An innocent, surrounded by people who are bleeding you dry.
I’m not so innocent. And those thorns have helped me since I was a boy. Those thorns have saved my life.
They’re holding you back. They’re keeping you from growing. From evolving. You’re unevolved, Andre.
PERRY AND I CHOOSE to set the academy in the worst neighborhood of West Las Vegas, where it can serve as a beacon. After months of scouting locations, trying to find a lot that’s for sale and affordable and capable of accommodating an evolving campus, we find an eight-acre parcel that meets all our requirements. It’s in the center of an urban wasteland, surrounded by pawnshops and homes on the verge of being torn down. It’s on the site of the original Las Vegas, the long-forgotten outpost where settlers first arrived, which was later abandoned. I like that our school will be placed on a site that has a history of abandonment. Where better to initiate the kind of change we envision in the lives of children?

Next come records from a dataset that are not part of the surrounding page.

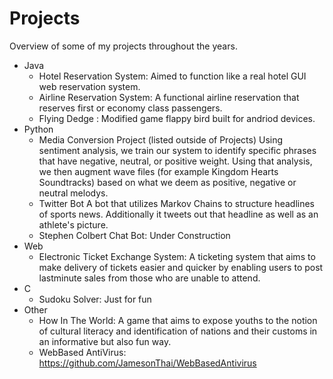 # Projects
Overview of some of my projects throughout the years. 
- Java
  - Hotel Reservation System: Aimed to function like a real hotel GUI web reservation system. 
  - Airline Reservation System: A functional airline reservation that reserves first or economy class passengers.
  - Flying Dedge : Modified game flappy bird built for andriod devices.
- Python
  - Media Conversion Project (listed outside of Projects)
        Using sentiment analysis, we train our system to identify specific phrases that have negative, neutral, or positive weight. Using that analysis, we then augment wave files (for example Kingdom Hearts Soundtracks) based on what we deem as positive, negative or neutral melodys. 
  - Twitter Bot
      A bot that utilizes Markov Chains to structure headlines of sports news. Additionally it tweets out that headline as well as an athlete's picture.   
  - Stephen Colbert Chat Bot: Under Construction
- Web
  - Electronic Ticket Exchange System: A ticketing system that aims to make delivery of tickets easier and quicker by enabling users to post lastminute sales from those who are unable to attend. 
- C
  - Sudoku Solver: Just for fun
- Other
  - How In The World: A game that aims to expose youths to the notion of cultural literacy and identification of nations and their customs in an informative but also fun way.  
  - WebBased AntiVirus: https://github.com/JamesonThai/WebBasedAntivirus
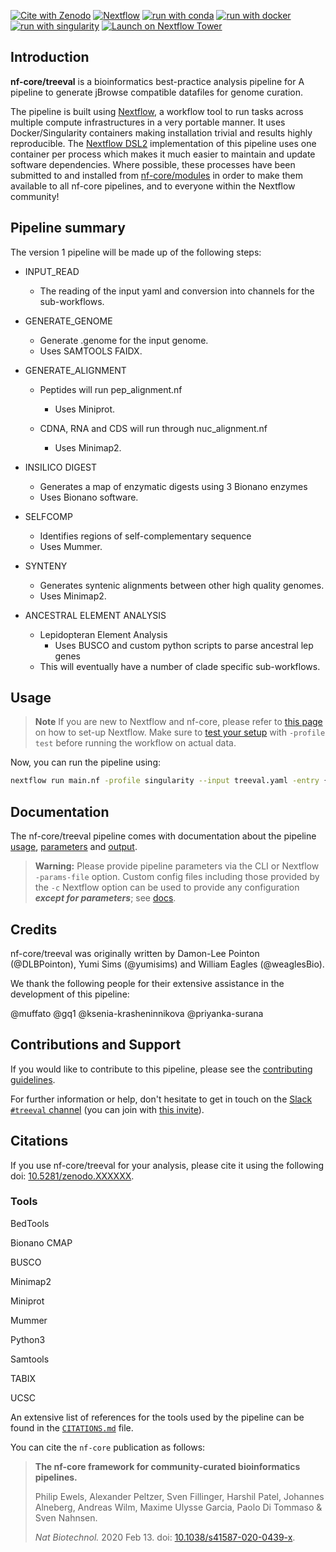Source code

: [![Cite with Zenodo](http://img.shields.io/badge/DOI-10.5281/zenodo.XXXXXXX-1073c8?labelColor=000000)](https://doi.org/10.5281/zenodo.XXXXXXX)
[![Nextflow](https://img.shields.io/badge/nextflow%20DSL2-%E2%89%A522.10.1-23aa62.svg)](https://www.nextflow.io/)
[![run with conda](http://img.shields.io/badge/run%20with-conda-3EB049?labelColor=000000&logo=anaconda)](https://docs.conda.io/en/latest/)
[![run with docker](https://img.shields.io/badge/run%20with-docker-0db7ed?labelColor=000000&logo=docker)](https://www.docker.com/)
[![run with singularity](https://img.shields.io/badge/run%20with-singularity-1d355c.svg?labelColor=000000)](https://sylabs.io/docs/)
[![Launch on Nextflow Tower](https://img.shields.io/badge/Launch%20%F0%9F%9A%80-Nextflow%20Tower-%234256e7)](https://tower.nf/launch?pipeline=https://github.com/nf-core/treeval)

## Introduction

**nf-core/treeval** is a bioinformatics best-practice analysis pipeline for A pipeline to generate jBrowse compatible datafiles for genome curation.

The pipeline is built using [Nextflow](https://www.nextflow.io), a workflow tool to run tasks across multiple compute infrastructures in a very portable manner. It uses Docker/Singularity containers making installation trivial and results highly reproducible. The [Nextflow DSL2](https://www.nextflow.io/docs/latest/dsl2.html) implementation of this pipeline uses one container per process which makes it much easier to maintain and update software dependencies. Where possible, these processes have been submitted to and installed from [nf-core/modules](https://github.com/nf-core/modules) in order to make them available to all nf-core pipelines, and to everyone within the Nextflow community!

## Pipeline summary

The version 1 pipeline will be made up of the following steps:

- INPUT_READ

  - The reading of the input yaml and conversion into channels for the sub-workflows.

- GENERATE_GENOME

  - Generate .genome for the input genome.
  - Uses SAMTOOLS FAIDX.

- GENERATE_ALIGNMENT

  - Peptides will run pep_alignment.nf

    - Uses Miniprot.

  - CDNA, RNA and CDS will run through nuc_alignment.nf
    - Uses Minimap2.

- INSILICO DIGEST

  - Generates a map of enzymatic digests using 3 Bionano enzymes
  - Uses Bionano software.

- SELFCOMP

  - Identifies regions of self-complementary sequence
  - Uses Mummer.

- SYNTENY

  - Generates syntenic alignments between other high quality genomes.
  - Uses Minimap2.

- ANCESTRAL ELEMENT ANALYSIS
  - Lepidopteran Element Analysis
    - Uses BUSCO and custom python scripts to parse ancestral lep genes
  - This will eventually have a number of clade specific sub-workflows.

## Usage

> **Note**
> If you are new to Nextflow and nf-core, please refer to [this page](https://nf-co.re/docs/usage/installation) on how
> to set-up Nextflow. Make sure to [test your setup](https://nf-co.re/docs/usage/introduction#how-to-run-a-pipeline)
> with `-profile test` before running the workflow on actual data.

Now, you can run the pipeline using:

   ```bash
   nextflow run main.nf -profile singularity --input treeval.yaml -entry {FULL|RAPID} --outdir {OUTDIR}
   ```

## Documentation

The nf-core/treeval pipeline comes with documentation about the pipeline [usage](https://nf-co.re/treeval/usage), [parameters](https://nf-co.re/treeval/parameters) and [output](https://nf-co.re/treeval/output).

> **Warning:**
> Please provide pipeline parameters via the CLI or Nextflow `-params-file` option. Custom config files including those
> provided by the `-c` Nextflow option can be used to provide any configuration _**except for parameters**_;
> see [docs](https://nf-co.re/usage/configuration#custom-configuration-files).

## Credits

nf-core/treeval was originally written by Damon-Lee Pointon (@DLBPointon), Yumi Sims (@yumisims) and William Eagles (@weaglesBio).

We thank the following people for their extensive assistance in the development of this pipeline:

@muffato
@gq1
@ksenia-krasheninnikova
@priyanka-surana

## Contributions and Support

If you would like to contribute to this pipeline, please see the [contributing guidelines](.github/CONTRIBUTING.md).

For further information or help, don't hesitate to get in touch on the [Slack `#treeval` channel](https://nfcore.slack.com/channels/treeval) (you can join with [this invite](https://nf-co.re/join/slack)).

## Citations

If you use  nf-core/treeval for your analysis, please cite it using the following doi: [10.5281/zenodo.XXXXXX](https://doi.org/10.5281/zenodo.XXXXXX).

### Tools

BedTools

Bionano CMAP

BUSCO

Minimap2

Miniprot

Mummer

Python3

Samtools

TABIX

UCSC

An extensive list of references for the tools used by the pipeline can be found in the [`CITATIONS.md`](CITATIONS.md) file.

You can cite the `nf-core` publication as follows:

> **The nf-core framework for community-curated bioinformatics pipelines.**
>
> Philip Ewels, Alexander Peltzer, Sven Fillinger, Harshil Patel, Johannes Alneberg, Andreas Wilm, Maxime Ulysse Garcia, Paolo Di Tommaso & Sven Nahnsen.
>
> _Nat Biotechnol._ 2020 Feb 13. doi: [10.1038/s41587-020-0439-x](https://dx.doi.org/10.1038/s41587-020-0439-x).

At the groundbreaking ceremony, dozens of politicians and dignitaries and neighborhood leaders are on hand. Reporters, TV cameras, speeches. We push the golden shovel into the litter-strewn dirt. I look around, and I can actually hear the sound of children in the future, laughing and playing and asking questions. I can feel the procession of lives that will cross this spot, and go forward from this spot. I become lightheaded, thinking of the dreams that will be formed here, the lives that will be shaped and saved. I’m so overcome by the thought of what will happen here, in a few years, and many decades after I’m gone, that I don’t hear the speeches. The future drowns out the present.

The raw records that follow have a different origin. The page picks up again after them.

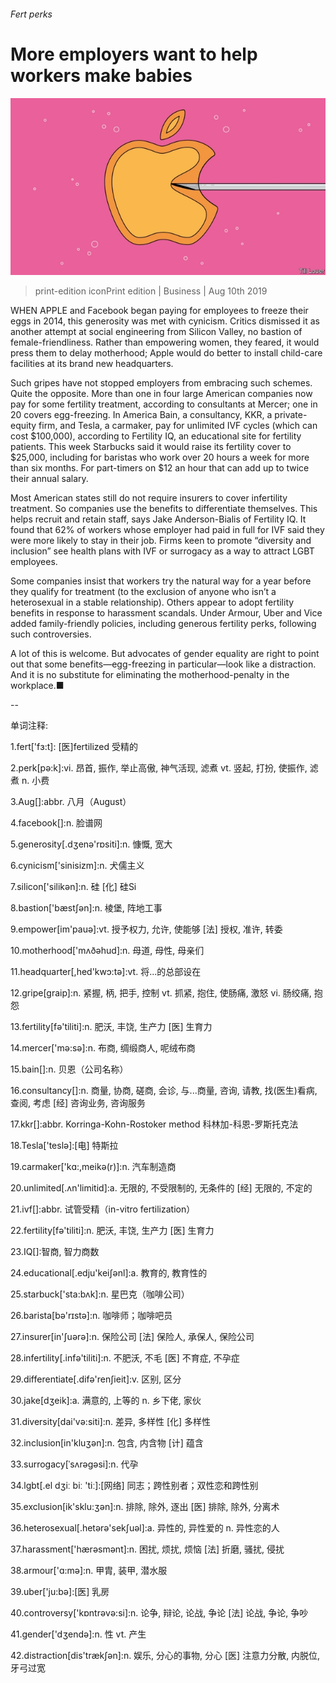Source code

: ###### Fert perks

# More employers want to help workers make babies 

![image](images/20190810_WBD003_0.jpg) 

> print-edition iconPrint edition | Business | Aug 10th 2019 

WHEN APPLE and Facebook began paying for employees to freeze their eggs in 2014, this generosity was met with cynicism. Critics dismissed it as another attempt at social engineering from Silicon Valley, no bastion of female-friendliness. Rather than empowering women, they feared, it would press them to delay motherhood; Apple would do better to install child-care facilities at its brand new headquarters. 

Such gripes have not stopped employers from embracing such schemes. Quite the opposite. More than one in four large American companies now pay for some fertility treatment, according to consultants at Mercer; one in 20 covers egg-freezing. In America Bain, a consultancy, KKR, a private-equity firm, and Tesla, a carmaker, pay for unlimited IVF cycles (which can cost $100,000), according to Fertility IQ, an educational site for fertility patients. This week Starbucks said it would raise its fertility cover to $25,000, including for baristas who work over 20 hours a week for more than six months. For part-timers on $12 an hour that can add up to twice their annual salary. 

Most American states still do not require insurers to cover infertility treatment. So companies use the benefits to differentiate themselves. This helps recruit and retain staff, says Jake Anderson-Bialis of Fertility IQ. It found that 62% of workers whose employer had paid in full for IVF said they were more likely to stay in their job. Firms keen to promote “diversity and inclusion” see health plans with IVF or surrogacy as a way to attract LGBT employees. 

Some companies insist that workers try the natural way for a year before they qualify for treatment (to the exclusion of anyone who isn’t a heterosexual in a stable relationship). Others appear to adopt fertility benefits in response to harassment scandals. Under Armour, Uber and Vice added family-friendly policies, including generous fertility perks, following such controversies. 

A lot of this is welcome. But advocates of gender equality are right to point out that some benefits—egg-freezing in particular—look like a distraction. And it is no substitute for eliminating the motherhood-penalty in the workplace.■ 

-- 

 单词注释:

1.fert['fɜ:t]: [医]fertilized 受精的 

2.perk[pә:k]:vi. 昂首, 振作, 举止高傲, 神气活现, 滤煮 vt. 竖起, 打扮, 使振作, 滤煮 n. 小费 

3.Aug[]:abbr. 八月（August） 

4.facebook[]:n. 脸谱网 

5.generosity[.dʒenә'rɒsiti]:n. 慷慨, 宽大 

6.cynicism['sinisizm]:n. 犬儒主义 

7.silicon['silikәn]:n. 硅 [化] 硅Si 

8.bastion['bæstʃәn]:n. 棱堡, 阵地工事 

9.empower[im'pauә]:vt. 授予权力, 允许, 使能够 [法] 授权, 准许, 转委 

10.motherhood['mʌðәhud]:n. 母道, 母性, 母亲们 

11.headquarter[,hed'kwɔ:tә]:vt. 将...的总部设在 

12.gripe[graip]:n. 紧握, 柄, 把手, 控制 vt. 抓紧, 抱住, 使肠痛, 激怒 vi. 肠绞痛, 抱怨 

13.fertility[fә'tiliti]:n. 肥沃, 丰饶, 生产力 [医] 生育力 

14.mercer['mә:sә]:n. 布商, 绸缎商人, 呢绒布商 

15.bain[]:n. 贝恩（公司名称） 

16.consultancy[]:n. 商量, 协商, 磋商, 会诊, 与...商量, 咨询, 请教, 找(医生)看病, 查阅, 考虑 [经] 咨询业务, 咨询服务 

17.kkr[]:abbr. Korringa-Kohn-Rostoker method 科林加-科恩-罗斯托克法 

18.Tesla['teslә]:[电] 特斯拉 

19.carmaker['kɑ:,meikә(r)]:n. 汽车制造商 

20.unlimited[.ʌn'limitid]:a. 无限的, 不受限制的, 无条件的 [经] 无限的, 不定的 

21.ivf[]:abbr. 试管受精（in-vitro fertilization） 

22.fertility[fә'tiliti]:n. 肥沃, 丰饶, 生产力 [医] 生育力 

23.IQ[]:智商, 智力商数 

24.educational[.edju'keiʃәnl]:a. 教育的, 教育性的 

25.starbuck['sta:bʌk]:n. 星巴克（咖啡公司） 

26.barista[bə'rɪstə]:n. 咖啡师；咖啡吧员 

27.insurer[in'ʃuәrә]:n. 保险公司 [法] 保险人, 承保人, 保险公司 

28.infertility[.infә'tiliti]:n. 不肥沃, 不毛 [医] 不育症, 不孕症 

29.differentiate[.difә'renʃieit]:v. 区别, 区分 

30.jake[dʒeik]:a. 满意的, 上等的 n. 乡下佬, 家伙 

31.diversity[dai'vә:siti]:n. 差异, 多样性 [化] 多样性 

32.inclusion[in'kluʒәn]:n. 包含, 内含物 [计] 蕴含 

33.surrogacy[ˈsʌrəgəsi]:n. 代孕 

34.lgbt[.el dʒiː biː 'tiː]:[网络] 同志；跨性别者；双性恋和跨性别 

35.exclusion[ik'sklu:ʒәn]:n. 排除, 除外, 逐出 [医] 排除, 除外, 分离术 

36.heterosexual[.hetәrә'sekʃuәl]:a. 异性的, 异性爱的 n. 异性恋的人 

37.harassment['hærәsmәnt]:n. 困扰, 烦扰, 烦恼 [法] 折磨, 骚扰, 侵扰 

38.armour['ɑ:mә]:n. 甲胄, 装甲, 潜水服 

39.uber['ju:bә]:[医] 乳房 

40.controversy['kɒntrәvә:si]:n. 论争, 辩论, 论战, 争论 [法] 论战, 争论, 争吵 

41.gender['dʒendә]:n. 性 vt. 产生 

42.distraction[dis'trækʃәn]:n. 娱乐, 分心的事物, 分心 [医] 注意力分散, 内脱位, 牙弓过宽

Then someone jolts me from my reverie, tells me to stand over here for a group picture. A flash goes off, a happy occasion, but daunting. We have so far to go. The fight to get the school opened, accredited, funded, will be rough. If not for my progress these last few months, fighting to reconstitute my tennis career, to recapture my health and balance, I don’t know that I’d have the stomach.

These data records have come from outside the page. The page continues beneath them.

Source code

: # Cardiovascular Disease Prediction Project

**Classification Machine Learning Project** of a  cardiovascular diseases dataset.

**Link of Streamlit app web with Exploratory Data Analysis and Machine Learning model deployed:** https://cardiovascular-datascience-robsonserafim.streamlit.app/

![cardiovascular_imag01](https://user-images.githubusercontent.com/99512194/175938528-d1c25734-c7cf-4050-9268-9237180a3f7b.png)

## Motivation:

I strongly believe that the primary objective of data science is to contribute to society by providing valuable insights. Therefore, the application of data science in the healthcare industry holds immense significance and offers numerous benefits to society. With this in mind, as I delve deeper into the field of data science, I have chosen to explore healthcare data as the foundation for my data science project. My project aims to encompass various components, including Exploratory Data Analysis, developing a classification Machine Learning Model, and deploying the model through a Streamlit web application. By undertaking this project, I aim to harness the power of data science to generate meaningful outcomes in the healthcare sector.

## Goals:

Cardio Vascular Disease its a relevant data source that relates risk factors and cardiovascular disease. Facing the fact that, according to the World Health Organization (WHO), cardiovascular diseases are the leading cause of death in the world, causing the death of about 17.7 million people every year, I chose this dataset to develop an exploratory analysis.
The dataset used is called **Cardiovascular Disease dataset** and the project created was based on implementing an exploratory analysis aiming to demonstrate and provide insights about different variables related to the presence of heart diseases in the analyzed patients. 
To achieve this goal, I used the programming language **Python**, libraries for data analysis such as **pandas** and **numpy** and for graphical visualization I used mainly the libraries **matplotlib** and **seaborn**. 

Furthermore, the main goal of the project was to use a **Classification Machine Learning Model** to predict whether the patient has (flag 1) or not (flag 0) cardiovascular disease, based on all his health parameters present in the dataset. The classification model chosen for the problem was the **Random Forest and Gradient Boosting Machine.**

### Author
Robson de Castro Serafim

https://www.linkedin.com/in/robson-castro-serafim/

People ask me where Brooke is, why she isn’t here for the groundbreaking. I tell them the truth. I don’t know.
NEW YEAR’S EVE, the close of 1998. Brooke and I throw our traditional New Year’s Eve party. No matter how disconnected we may be, she insists that during holidays we give no sign of trouble to our friends and family. It feels as if we’re actors and our guests are an audience. And yet, even when the audi
ence isn’t here, she playacts, and I follow along. Hours before our guests arrive, we pretend to be happy—a dress rehearsal of sorts. Hours after they’re gone, we continue pretending. A kind of cast party.
Tonight there seem to be more of Brooke’s friends and family than mine in the audience. Included in this group is Brooke’s new dog, an albino pit bull named Sam. It growls at my friends. It growls as if it’s been briefed on what Brooke thinks of all of them.
J.P. and I sit in a corner of the living room, eyeballing the dog, which is lying at Brooke’s feet, eyeballing us.
That dog would be cool, J.P. says, if it were sitting here. He points to the ground beside my feet.
I laugh.
No. Really. That’s not a cool dog. That’s not your dog. This is not your house. This is not your life.
Hm.
Andre, there are red flowers on this chair.
I look at the chair where he’s sitting and see it as if for the first time.
Andre, he says. Red flowers. Red flowers.
AS I PACK FOR THE 1999 AUSTRALIAN OPEN, Brooke frowns and stomps around the house. She’s irritated by my attempted comeback. It can’t be that she resents my hitting the road, given all the tension between us. So I can only assume she thinks I’m wasting my time. She’s certainly not alone.
I kiss her goodbye. She wishes me luck.
I reach the round of sixteen. The night before my match I phone her.
This is hard, she says.
What is?
Us. This.
Yes. It is.
There’s so much distance between us, she says.
Australia is far.
No. Even when we’re in the same room—distance.
I think: You said all my friends suck. How could there not be distance?
I say: I know.
When you get home, she says, we should talk. We need to talk.
What about?
She repeats, When you get home. She sounds overwhelmed. Is she crying? She tries to change the subject. Who do you play?
I tell her. She never recognizes the names or understands what they mean.